ROWS
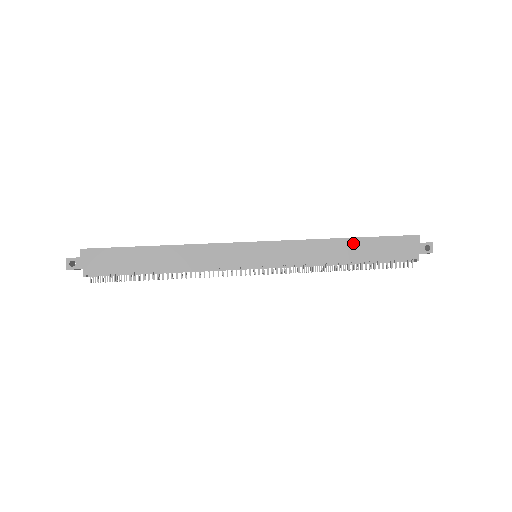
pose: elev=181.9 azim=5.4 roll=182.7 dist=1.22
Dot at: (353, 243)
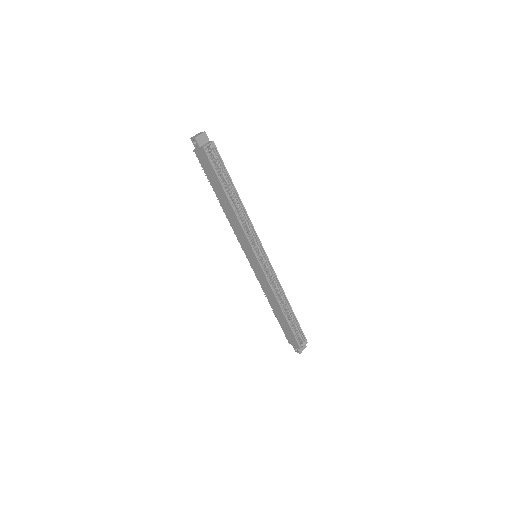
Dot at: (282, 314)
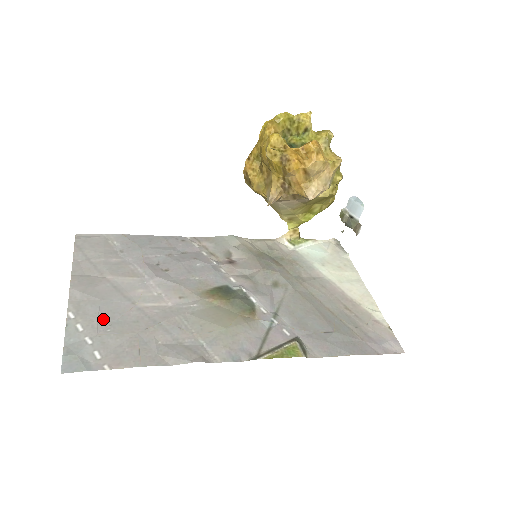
==
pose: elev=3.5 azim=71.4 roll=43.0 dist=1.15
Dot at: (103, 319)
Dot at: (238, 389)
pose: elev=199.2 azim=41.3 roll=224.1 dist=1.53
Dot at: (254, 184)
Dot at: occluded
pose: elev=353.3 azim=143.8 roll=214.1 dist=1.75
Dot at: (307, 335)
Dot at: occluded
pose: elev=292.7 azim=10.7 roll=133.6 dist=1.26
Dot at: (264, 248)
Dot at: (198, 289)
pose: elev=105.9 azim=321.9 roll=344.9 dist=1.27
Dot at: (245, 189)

TO BE DONE
Format the material from the line containing "pose: elev=292.7 azim=10.7" through the line containing "Dot at: (245, 189)", inclusive, as a JSON list of strings with one string per line and blank lines omitted.

EXERCISE ANSWER
[
  "pose: elev=292.7 azim=10.7 roll=133.6 dist=1.26",
  "Dot at: (264, 248)",
  "Dot at: (198, 289)",
  "pose: elev=105.9 azim=321.9 roll=344.9 dist=1.27",
  "Dot at: (245, 189)"
]